The funniest part is not the comic-drama played out between God and Abraham. It's that phrase, "Kill me a son," a piece pulled from my vernacular. Grab me a beer. Sing me a song. Kill me a son. This is how a smart, serious Jewish boy, growing up in a middle-class household not all that different from my own, a boy with literary pretensions and a musical ear reads the Book of Genesis.
I discovered Highway 61 Revisited in my father's LP collection when I was 13. The only Dylan album that came with lyrics was Empire Burlesque. It was 1994, before I had the Internet, and as I was too lazy to look up a collection of lyrics from the library, I could only listen and feel the language. More diehard fans would write down everything they heard. I didn't. But I listened to that album a thousand times. "Ballad of a Thin Man" didn't interest me that much until someone told me it was about a visit to a gay bar. ("Well, the sword swallower, he comes up to you and then he kneels / He crosses himself and then he clicks his high heels / And without further notice, he asks you how it feels / And he says, 'Here is your throat back, thanks for the loan') But the best stuff was great because it wasn't reductive. My favorite was "Desolation Row." "They're spoon-feeding Casanova to get him him to feel more assured / Then they'll kill him with self-confidence after poisoning him with words." I felt like I had seen that Casanova, as well as T.S. Eliot and Ezra Pound fighting in the captain's tower and Einstein, disguised as Robin Hood. All those names with tenuous connections to a shared culture, thrown together cackling on the way to apocalypse. That seems to be how every 13-year-old sees the world.
I spent 400 dollars of my money in high school on Bob Dylan CDs. And that line from "It's Alright Ma," the one from which I got the name of this blog, will stay with me until I die. "If my thought-dreams could be seen, they'd probably put my head in a guillotine." The "l" was pronounced because sometimes the spoken word can improve on the written one. "Lily, Rosemary, and the Jack of Hearts" was a springboard for a narrative I could imagine for myself. I was never a wallflower at a party. When I was at a party, I was Rosemary, "seeing her reflection in a knife." I didn't know what it meant to be in love in those years, but I damn well knew loneliness and longing, and, out of necessity, the pleasures to be had in solitude. When teenagers complain that people don't get them what they mean is that they lack the facility of language to explain where their weirdness comes from. We all go to "old men with broken teeth stranded without love," because even though we're young we know that's not who we will become. That's who we are.
As I grew up, and found myself in relationships and better and healthier friendships, met more people I related to, and discovered a certain peace that I was what I was and people were who they were, Dylan changed too.
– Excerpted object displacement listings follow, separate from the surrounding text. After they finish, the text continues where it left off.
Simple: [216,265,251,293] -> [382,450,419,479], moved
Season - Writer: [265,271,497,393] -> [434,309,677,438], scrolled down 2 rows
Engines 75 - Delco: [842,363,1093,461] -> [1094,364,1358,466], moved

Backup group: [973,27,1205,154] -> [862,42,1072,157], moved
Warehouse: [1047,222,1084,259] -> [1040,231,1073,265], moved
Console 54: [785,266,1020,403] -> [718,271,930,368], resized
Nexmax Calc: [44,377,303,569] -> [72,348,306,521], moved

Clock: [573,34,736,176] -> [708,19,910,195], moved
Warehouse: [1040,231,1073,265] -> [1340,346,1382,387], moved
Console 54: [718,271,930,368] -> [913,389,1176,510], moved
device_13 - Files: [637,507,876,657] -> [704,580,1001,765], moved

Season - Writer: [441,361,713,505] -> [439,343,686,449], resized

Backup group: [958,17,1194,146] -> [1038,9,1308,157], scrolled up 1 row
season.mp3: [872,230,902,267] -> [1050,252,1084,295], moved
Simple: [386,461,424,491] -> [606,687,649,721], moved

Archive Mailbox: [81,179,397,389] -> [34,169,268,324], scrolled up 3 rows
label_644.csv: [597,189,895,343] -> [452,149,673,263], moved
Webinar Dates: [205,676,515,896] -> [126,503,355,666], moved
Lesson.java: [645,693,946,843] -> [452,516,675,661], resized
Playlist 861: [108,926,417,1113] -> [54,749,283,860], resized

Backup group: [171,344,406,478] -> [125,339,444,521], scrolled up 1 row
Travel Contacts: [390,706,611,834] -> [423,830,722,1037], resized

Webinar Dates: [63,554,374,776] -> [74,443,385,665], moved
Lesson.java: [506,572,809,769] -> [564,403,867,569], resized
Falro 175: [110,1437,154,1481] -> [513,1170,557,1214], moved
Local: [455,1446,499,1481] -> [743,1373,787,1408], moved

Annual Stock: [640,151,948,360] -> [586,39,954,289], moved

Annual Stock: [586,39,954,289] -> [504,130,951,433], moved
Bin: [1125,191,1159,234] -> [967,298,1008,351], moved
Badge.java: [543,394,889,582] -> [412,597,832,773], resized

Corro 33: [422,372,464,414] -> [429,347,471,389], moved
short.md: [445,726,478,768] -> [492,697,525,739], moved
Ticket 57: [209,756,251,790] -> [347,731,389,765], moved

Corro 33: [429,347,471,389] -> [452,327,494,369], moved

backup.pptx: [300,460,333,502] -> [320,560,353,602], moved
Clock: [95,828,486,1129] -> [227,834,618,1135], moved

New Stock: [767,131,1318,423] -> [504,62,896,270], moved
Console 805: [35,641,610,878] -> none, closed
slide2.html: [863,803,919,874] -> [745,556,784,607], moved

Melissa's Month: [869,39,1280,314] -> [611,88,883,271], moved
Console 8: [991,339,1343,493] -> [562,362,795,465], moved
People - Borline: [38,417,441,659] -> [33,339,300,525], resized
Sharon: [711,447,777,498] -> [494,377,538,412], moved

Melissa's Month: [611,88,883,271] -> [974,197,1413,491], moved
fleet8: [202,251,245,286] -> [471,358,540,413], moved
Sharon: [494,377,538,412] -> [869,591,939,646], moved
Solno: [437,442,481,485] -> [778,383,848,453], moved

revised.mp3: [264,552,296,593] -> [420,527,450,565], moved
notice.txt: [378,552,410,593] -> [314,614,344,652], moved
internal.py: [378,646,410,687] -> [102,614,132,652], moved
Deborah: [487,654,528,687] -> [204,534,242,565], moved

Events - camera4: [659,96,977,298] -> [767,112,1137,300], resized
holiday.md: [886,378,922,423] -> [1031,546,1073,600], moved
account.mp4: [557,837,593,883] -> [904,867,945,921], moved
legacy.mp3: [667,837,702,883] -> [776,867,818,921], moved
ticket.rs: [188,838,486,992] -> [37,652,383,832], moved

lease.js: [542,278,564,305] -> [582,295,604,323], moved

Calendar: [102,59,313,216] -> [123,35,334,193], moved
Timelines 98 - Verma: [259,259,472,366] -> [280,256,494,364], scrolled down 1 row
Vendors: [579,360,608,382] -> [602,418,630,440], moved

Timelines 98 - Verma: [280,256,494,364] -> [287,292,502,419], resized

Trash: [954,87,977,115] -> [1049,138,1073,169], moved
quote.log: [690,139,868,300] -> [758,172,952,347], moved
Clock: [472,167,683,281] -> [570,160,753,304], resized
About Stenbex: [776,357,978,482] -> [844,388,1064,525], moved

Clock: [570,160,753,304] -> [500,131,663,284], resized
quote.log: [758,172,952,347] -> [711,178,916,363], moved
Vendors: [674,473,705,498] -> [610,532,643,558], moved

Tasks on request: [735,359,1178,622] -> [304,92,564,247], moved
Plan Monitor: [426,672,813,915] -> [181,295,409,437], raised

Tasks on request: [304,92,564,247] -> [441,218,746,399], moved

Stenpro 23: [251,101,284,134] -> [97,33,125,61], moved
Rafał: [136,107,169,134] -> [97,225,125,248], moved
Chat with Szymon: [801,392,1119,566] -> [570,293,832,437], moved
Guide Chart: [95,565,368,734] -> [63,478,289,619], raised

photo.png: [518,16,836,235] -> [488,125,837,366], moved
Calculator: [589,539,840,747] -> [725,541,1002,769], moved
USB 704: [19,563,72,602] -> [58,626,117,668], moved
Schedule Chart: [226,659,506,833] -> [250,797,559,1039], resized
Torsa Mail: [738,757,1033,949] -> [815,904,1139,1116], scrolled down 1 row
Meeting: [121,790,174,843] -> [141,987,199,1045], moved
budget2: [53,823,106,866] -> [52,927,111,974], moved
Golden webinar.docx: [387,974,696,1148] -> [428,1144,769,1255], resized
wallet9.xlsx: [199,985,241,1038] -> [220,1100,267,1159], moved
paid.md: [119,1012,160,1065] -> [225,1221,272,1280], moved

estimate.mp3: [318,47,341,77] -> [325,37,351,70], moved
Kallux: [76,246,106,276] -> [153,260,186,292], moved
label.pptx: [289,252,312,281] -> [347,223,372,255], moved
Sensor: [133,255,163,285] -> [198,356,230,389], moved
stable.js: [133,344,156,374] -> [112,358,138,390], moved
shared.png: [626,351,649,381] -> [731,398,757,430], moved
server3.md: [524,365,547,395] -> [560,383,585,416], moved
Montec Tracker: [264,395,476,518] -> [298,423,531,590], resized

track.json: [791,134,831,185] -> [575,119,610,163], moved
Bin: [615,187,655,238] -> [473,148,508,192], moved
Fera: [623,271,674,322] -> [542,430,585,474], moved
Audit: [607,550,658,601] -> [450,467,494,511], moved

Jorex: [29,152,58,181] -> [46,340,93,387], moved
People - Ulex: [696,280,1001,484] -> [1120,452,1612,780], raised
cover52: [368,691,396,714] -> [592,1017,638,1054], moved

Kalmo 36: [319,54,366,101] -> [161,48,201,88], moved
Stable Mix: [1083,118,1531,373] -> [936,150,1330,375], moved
The more unmarried I stayed, the more I understood the fantasy in "Sign on the Window. "Build me a cabin in Utah / Marry me a wife, catch rainbow trout / Have a bunch of kids who call me 'pa' / That must be what it's all about." But when I heard it I would just smile. "Masters of War" was trite and the Staple Singers did it better. That long-ass song about the Titanic sinking was a blast, especially because Dylan stuck Leonardo DiCaprio in it, because he could.
When I want to cry, I listen to country music, which Dylan loves even more than I do, and when I want to experience religious feeling if not religious belief, I listen to gospel, which Dylan also loves more than I do. But some things stay the same. When we say a book saves you, we mean that it makes you feel less alone, and it's a comfort to know that on my darker nights and during my darker days, that I'm just one of many people I've known, one of the many students in my classes, and the many sad folks I've met from Seattle to Riga, just one more of the "old men with broken teeth stranded without love."